Another type of drivetrain is the X-drive. This drive has more maneuverability, but reduced torque and pushing power relative to the standard tank drive.

While the increased maneuverability does offer an advantage in niche scenarios, X-drives are very weak against defense by others teams. For example, out of the 20 teams that won their division during Spin Up Worlds (i.e. top 20 teams in the world), all 20 of them used a tank drive.

There are another couple types of drivetrains, but these are not competitively viable in VEX Robotics.

Overall, the recommended drivetrain for both new and experienced teams is the standard tank drive.

Design Guidelines

Let's assume you're going with the tank drivetrain (please do!). Here's a few general guidelines to keep in mind while designing it.

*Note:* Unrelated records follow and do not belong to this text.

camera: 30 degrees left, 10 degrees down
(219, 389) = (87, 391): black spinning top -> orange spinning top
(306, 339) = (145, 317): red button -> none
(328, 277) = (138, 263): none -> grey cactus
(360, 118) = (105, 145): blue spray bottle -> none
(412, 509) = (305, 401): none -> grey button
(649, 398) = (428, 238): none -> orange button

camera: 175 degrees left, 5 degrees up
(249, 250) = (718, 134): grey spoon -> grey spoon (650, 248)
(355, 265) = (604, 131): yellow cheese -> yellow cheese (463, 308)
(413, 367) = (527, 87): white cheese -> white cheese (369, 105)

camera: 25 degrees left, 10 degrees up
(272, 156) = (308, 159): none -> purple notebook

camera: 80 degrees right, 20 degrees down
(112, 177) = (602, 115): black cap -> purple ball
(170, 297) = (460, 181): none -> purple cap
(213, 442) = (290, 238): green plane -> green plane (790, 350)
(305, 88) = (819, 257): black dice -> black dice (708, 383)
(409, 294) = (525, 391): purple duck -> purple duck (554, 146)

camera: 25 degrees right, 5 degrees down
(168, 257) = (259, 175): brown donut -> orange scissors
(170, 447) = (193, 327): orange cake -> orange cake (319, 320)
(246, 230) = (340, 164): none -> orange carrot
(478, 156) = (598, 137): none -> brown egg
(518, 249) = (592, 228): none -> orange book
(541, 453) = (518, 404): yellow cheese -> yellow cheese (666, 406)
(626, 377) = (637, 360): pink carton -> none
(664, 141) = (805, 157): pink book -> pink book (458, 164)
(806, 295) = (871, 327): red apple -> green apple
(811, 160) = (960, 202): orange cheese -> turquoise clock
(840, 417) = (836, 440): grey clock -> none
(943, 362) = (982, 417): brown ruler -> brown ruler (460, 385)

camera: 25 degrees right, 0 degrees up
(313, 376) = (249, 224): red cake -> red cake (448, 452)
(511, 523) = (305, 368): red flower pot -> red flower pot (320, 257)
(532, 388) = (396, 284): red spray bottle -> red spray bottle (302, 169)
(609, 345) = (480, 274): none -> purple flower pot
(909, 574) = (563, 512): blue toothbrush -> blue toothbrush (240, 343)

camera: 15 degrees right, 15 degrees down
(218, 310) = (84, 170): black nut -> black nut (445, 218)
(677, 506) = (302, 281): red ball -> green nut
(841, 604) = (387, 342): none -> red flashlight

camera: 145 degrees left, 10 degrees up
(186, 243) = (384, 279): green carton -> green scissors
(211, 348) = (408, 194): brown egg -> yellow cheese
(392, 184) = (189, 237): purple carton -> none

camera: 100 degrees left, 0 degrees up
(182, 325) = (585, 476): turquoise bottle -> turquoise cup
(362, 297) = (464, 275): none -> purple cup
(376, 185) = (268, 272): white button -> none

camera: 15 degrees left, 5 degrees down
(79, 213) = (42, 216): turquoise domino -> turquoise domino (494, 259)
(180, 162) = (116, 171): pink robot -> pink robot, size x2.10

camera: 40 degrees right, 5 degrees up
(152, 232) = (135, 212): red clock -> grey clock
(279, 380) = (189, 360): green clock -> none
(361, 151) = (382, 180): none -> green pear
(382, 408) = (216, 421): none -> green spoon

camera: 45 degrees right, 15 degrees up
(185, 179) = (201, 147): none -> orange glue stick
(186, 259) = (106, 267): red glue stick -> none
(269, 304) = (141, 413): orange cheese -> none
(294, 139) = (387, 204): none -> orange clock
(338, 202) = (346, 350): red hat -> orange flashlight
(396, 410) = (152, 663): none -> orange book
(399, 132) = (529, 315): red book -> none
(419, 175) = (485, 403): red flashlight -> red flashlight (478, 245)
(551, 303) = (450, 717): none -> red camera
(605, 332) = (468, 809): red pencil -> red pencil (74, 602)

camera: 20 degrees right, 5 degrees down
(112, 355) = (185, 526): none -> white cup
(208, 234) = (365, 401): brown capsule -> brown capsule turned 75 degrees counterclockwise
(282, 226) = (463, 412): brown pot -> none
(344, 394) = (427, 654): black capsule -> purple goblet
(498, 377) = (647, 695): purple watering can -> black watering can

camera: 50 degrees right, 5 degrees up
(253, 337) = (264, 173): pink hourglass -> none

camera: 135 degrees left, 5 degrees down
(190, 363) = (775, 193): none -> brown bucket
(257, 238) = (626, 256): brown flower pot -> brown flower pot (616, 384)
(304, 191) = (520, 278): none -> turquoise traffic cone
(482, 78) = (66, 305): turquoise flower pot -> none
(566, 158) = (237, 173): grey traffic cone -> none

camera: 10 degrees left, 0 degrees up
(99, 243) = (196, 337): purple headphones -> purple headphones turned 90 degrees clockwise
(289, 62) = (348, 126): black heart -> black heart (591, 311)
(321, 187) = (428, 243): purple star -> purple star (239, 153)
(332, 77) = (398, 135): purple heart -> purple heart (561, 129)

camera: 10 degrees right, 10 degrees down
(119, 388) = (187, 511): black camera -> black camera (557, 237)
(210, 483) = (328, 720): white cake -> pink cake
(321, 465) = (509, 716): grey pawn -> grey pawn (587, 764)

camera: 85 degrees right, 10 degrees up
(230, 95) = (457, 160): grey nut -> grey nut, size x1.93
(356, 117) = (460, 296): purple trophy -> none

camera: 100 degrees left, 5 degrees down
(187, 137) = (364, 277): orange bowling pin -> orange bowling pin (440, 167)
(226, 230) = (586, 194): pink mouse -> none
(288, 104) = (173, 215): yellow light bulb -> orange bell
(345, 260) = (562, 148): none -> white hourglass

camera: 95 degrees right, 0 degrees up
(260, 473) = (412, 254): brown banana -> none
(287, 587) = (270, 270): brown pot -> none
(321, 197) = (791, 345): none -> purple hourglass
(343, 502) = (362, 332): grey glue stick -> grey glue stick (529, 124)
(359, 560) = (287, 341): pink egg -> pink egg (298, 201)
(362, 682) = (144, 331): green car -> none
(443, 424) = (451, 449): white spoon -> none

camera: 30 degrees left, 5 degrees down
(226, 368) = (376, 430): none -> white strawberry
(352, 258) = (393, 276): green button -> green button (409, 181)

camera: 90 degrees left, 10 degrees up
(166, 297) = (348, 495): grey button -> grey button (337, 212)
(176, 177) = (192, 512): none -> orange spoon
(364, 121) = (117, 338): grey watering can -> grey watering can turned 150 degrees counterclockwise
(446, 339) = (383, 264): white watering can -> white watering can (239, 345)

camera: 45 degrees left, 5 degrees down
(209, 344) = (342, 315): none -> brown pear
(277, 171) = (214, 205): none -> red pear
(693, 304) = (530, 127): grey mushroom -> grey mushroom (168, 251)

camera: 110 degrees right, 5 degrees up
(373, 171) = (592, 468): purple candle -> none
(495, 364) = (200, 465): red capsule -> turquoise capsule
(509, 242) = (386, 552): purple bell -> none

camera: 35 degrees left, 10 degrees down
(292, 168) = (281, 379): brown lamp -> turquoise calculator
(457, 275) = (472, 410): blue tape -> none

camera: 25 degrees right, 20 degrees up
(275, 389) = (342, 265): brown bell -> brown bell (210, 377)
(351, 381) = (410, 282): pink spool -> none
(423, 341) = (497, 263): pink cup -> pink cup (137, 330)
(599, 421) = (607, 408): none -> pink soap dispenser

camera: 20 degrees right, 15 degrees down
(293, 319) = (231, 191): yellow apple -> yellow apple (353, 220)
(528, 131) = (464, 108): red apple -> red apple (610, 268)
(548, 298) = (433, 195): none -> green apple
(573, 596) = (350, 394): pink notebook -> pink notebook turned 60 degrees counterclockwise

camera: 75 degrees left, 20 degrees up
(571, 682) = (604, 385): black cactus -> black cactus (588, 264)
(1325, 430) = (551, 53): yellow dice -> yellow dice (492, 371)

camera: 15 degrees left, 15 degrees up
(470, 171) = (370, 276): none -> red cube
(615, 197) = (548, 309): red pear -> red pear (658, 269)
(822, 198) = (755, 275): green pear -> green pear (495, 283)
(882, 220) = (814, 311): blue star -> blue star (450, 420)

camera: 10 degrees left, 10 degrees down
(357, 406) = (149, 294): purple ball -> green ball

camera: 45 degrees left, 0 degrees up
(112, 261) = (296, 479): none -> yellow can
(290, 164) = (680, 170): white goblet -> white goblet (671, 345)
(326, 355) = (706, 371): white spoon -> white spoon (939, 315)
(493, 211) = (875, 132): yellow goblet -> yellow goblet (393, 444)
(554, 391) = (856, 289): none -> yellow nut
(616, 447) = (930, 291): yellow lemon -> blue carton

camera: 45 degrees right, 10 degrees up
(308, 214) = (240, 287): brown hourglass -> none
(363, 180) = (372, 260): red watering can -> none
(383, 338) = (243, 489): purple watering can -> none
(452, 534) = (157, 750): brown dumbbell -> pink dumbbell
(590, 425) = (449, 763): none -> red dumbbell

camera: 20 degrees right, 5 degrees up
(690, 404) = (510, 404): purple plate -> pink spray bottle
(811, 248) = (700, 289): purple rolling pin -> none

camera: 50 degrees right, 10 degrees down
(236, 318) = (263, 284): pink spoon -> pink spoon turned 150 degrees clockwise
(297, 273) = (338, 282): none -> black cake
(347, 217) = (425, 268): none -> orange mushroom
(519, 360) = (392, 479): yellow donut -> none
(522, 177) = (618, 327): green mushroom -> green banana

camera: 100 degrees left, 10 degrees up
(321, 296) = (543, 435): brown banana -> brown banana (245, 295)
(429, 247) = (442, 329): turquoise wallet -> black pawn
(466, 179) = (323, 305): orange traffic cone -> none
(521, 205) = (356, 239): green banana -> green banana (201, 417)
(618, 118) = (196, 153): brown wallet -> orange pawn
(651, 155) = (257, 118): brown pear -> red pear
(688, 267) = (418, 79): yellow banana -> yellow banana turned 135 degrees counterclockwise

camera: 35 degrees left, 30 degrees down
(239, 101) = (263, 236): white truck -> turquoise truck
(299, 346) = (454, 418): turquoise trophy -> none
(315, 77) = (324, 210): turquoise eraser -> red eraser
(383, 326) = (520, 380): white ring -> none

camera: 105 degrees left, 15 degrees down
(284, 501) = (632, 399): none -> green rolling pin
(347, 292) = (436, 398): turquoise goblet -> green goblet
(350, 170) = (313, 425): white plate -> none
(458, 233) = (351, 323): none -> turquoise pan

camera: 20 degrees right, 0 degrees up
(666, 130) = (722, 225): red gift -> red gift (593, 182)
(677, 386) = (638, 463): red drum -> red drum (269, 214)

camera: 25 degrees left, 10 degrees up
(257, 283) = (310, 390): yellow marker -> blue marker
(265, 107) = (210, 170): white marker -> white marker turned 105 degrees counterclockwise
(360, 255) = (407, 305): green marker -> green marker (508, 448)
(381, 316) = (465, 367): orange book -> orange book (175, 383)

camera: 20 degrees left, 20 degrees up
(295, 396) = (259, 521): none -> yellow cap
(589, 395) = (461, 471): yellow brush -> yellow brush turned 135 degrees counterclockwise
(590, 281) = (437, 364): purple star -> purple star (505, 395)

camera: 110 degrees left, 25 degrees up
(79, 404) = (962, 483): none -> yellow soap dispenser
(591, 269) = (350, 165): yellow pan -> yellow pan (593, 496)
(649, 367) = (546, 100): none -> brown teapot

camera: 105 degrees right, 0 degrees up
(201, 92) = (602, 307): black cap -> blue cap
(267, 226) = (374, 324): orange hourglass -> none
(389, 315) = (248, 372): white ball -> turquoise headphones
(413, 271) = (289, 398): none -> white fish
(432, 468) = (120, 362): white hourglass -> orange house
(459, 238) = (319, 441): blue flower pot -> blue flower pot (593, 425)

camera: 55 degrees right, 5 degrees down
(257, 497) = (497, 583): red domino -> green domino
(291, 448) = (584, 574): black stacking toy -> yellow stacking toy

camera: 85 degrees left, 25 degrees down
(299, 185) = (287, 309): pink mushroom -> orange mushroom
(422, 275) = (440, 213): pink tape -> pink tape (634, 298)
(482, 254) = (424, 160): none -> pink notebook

Smaller is generally better, but don't make a drive so small that it can't fit other mechanisms on the top of the robot
Don't use any more gears than is absolutely necessary, to reduce friction
Have the wheels as far apart as possible, which makes it harder for the robot to tip over
Use 2-3 cross-braces, and have them as far apart as possible. This keeps the chassis from bending under heavy defense

Here's another example CAD that follows these guidelines. Always CAD the drivetrain before building it!

Additional Resources

Here's two videos on how to square the chassis--this is very important for having consistent autonomous and a low friction drivetrain.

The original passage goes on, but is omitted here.